▶ Your assignment
From the first line to the last, please print the entries exactly, omitting pictures.
======== Data
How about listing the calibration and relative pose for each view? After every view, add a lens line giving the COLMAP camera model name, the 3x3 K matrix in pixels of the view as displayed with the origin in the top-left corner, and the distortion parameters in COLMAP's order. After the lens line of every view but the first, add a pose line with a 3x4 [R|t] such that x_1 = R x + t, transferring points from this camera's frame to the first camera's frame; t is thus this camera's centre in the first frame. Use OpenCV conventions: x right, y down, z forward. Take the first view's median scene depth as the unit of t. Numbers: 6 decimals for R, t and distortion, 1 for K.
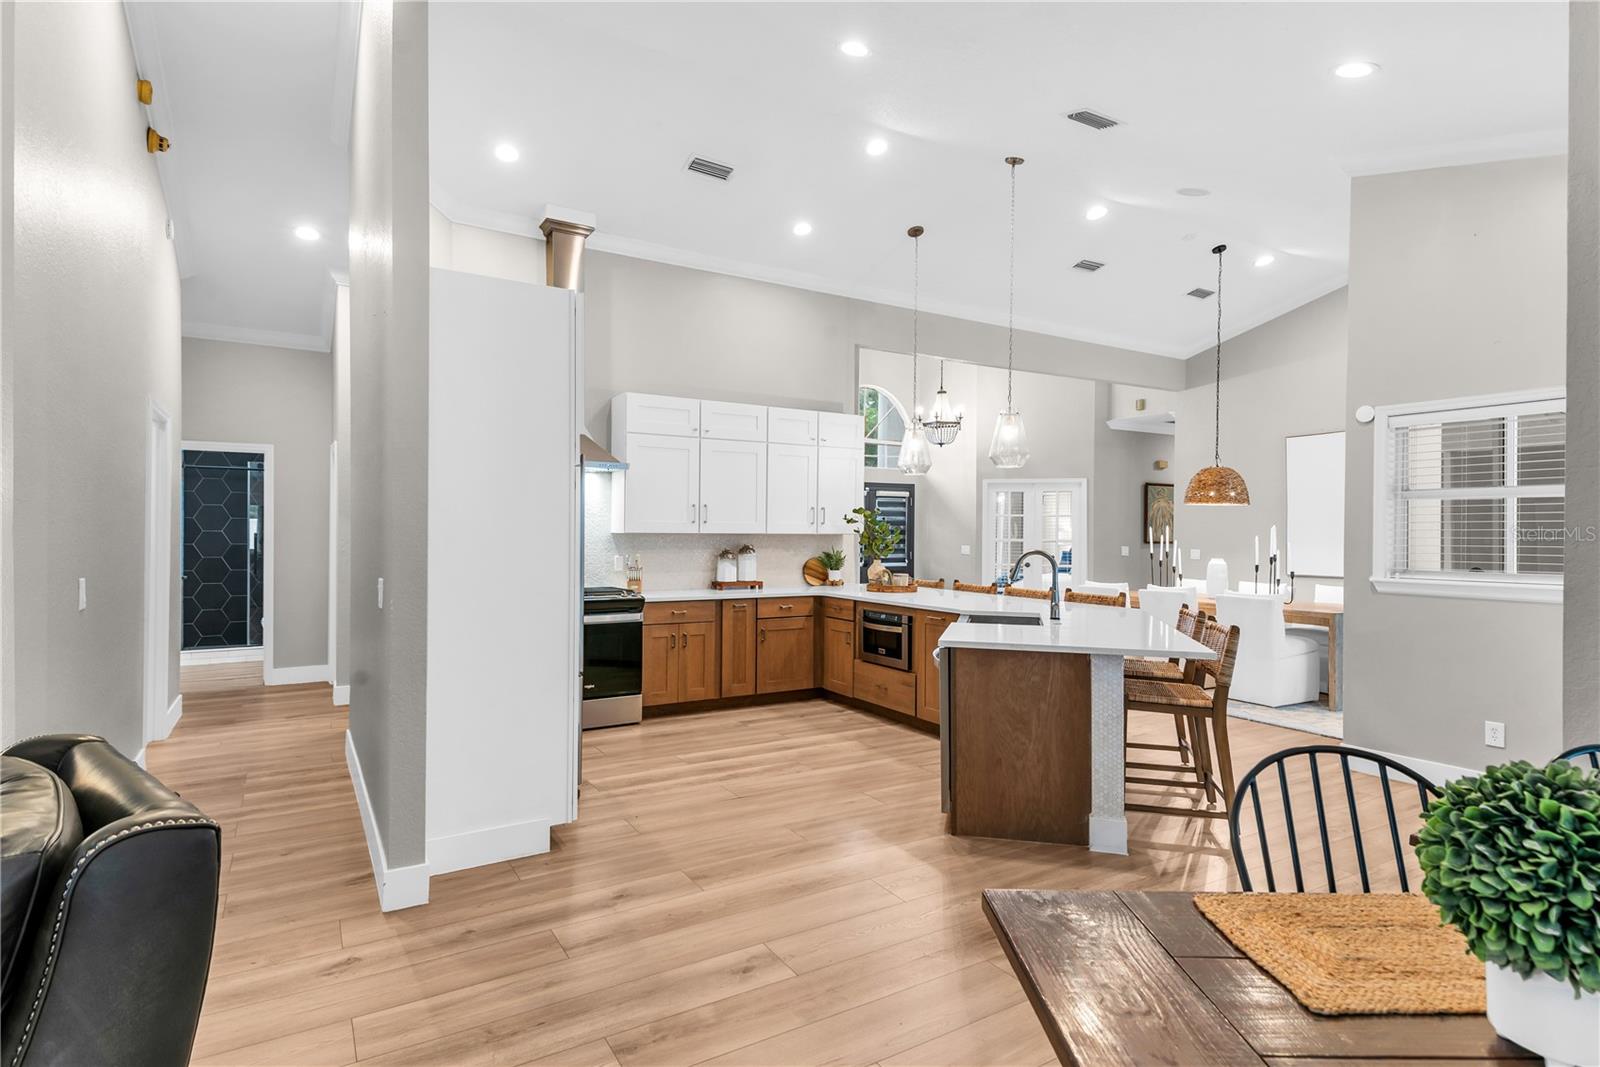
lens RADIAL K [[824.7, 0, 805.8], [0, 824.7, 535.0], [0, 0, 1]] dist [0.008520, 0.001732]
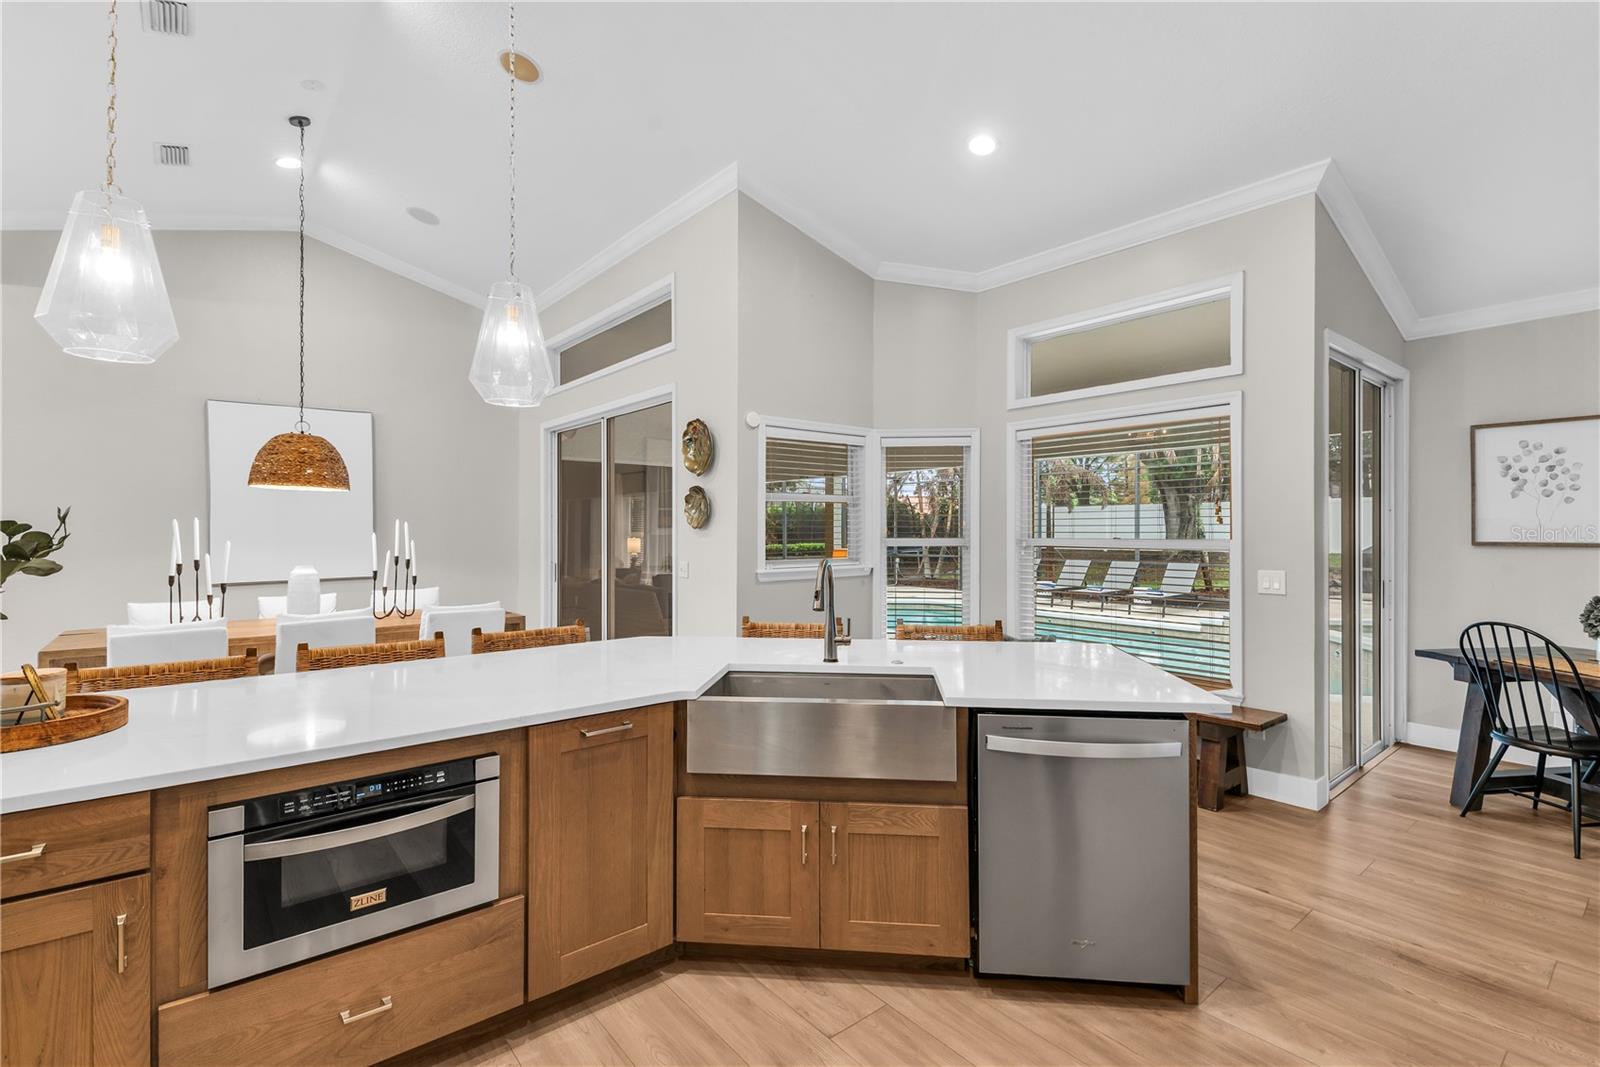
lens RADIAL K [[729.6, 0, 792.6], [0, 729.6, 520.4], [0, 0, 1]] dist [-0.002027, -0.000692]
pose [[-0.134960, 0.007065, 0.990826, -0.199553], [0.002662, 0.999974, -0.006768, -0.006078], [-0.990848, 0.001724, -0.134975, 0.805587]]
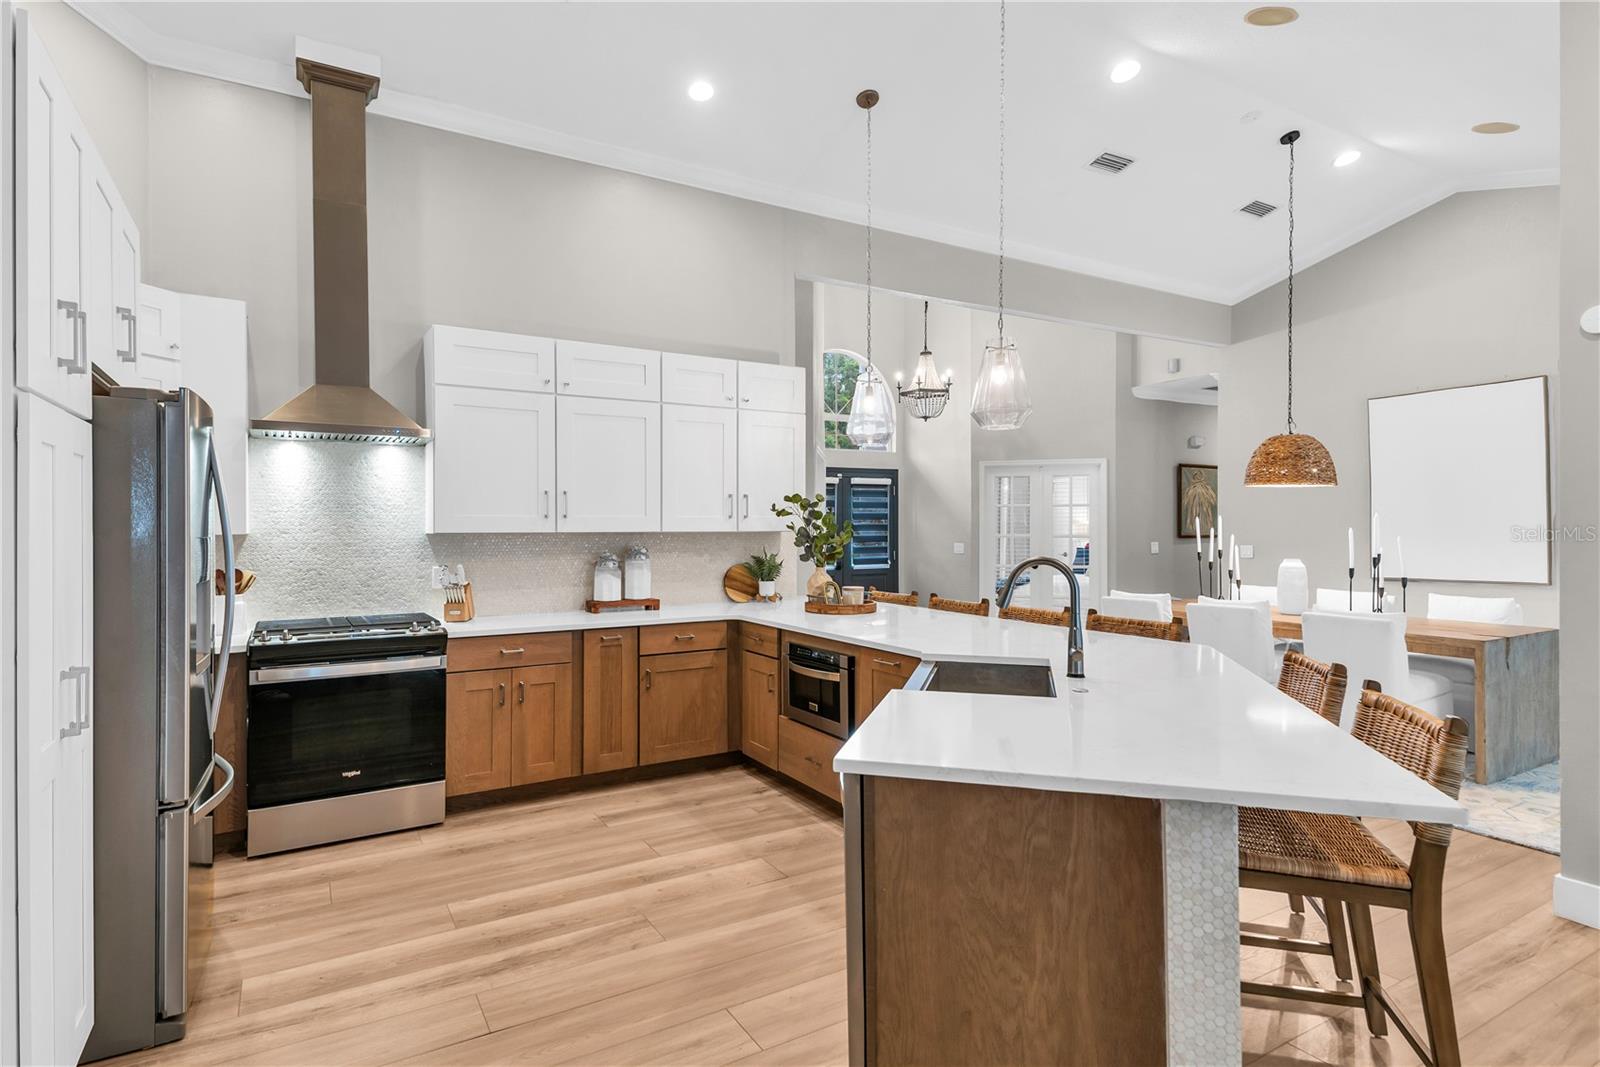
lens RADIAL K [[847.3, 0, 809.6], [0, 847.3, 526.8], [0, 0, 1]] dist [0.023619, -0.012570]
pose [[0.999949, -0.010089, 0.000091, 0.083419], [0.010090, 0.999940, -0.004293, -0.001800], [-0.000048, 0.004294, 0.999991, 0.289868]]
================
▶ Answer to this task
How about listing the calibration and relative pose for each view? After every view, add a lens line giving the COLMAP camera model name, the 3x3 K matrix in pixels of the view as displayed with the origin in the top-left corner, and the distortion parameters in COLMAP's order. After the lens line of every view but the first, add a pose line with a 3x4 [R|t] such that x_1 = R x + t, transferring points from this camera's frame to the first camera's frame; t is thus this camera's centre in the first frame. Use OpenCV conventions: x right, y down, z forward. Take the first view's median scene depth as the unit of t. Numbers: 6 decimals for R, t and distortion, 1 for K.
lens RADIAL K [[824.7, 0, 805.8], [0, 824.7, 535.0], [0, 0, 1]] dist [0.008520, 0.001732]
lens RADIAL K [[729.6, 0, 792.6], [0, 729.6, 520.4], [0, 0, 1]] dist [-0.002027, -0.000692]
pose [[-0.134960, 0.007065, 0.990826, -0.199553], [0.002662, 0.999974, -0.006768, -0.006078], [-0.990848, 0.001724, -0.134975, 0.805587]]
lens RADIAL K [[847.3, 0, 809.6], [0, 847.3, 526.8], [0, 0, 1]] dist [0.023619, -0.012570]
pose [[0.999949, -0.010089, 0.000091, 0.083419], [0.010090, 0.999940, -0.004293, -0.001800], [-0.000048, 0.004294, 0.999991, 0.289868]]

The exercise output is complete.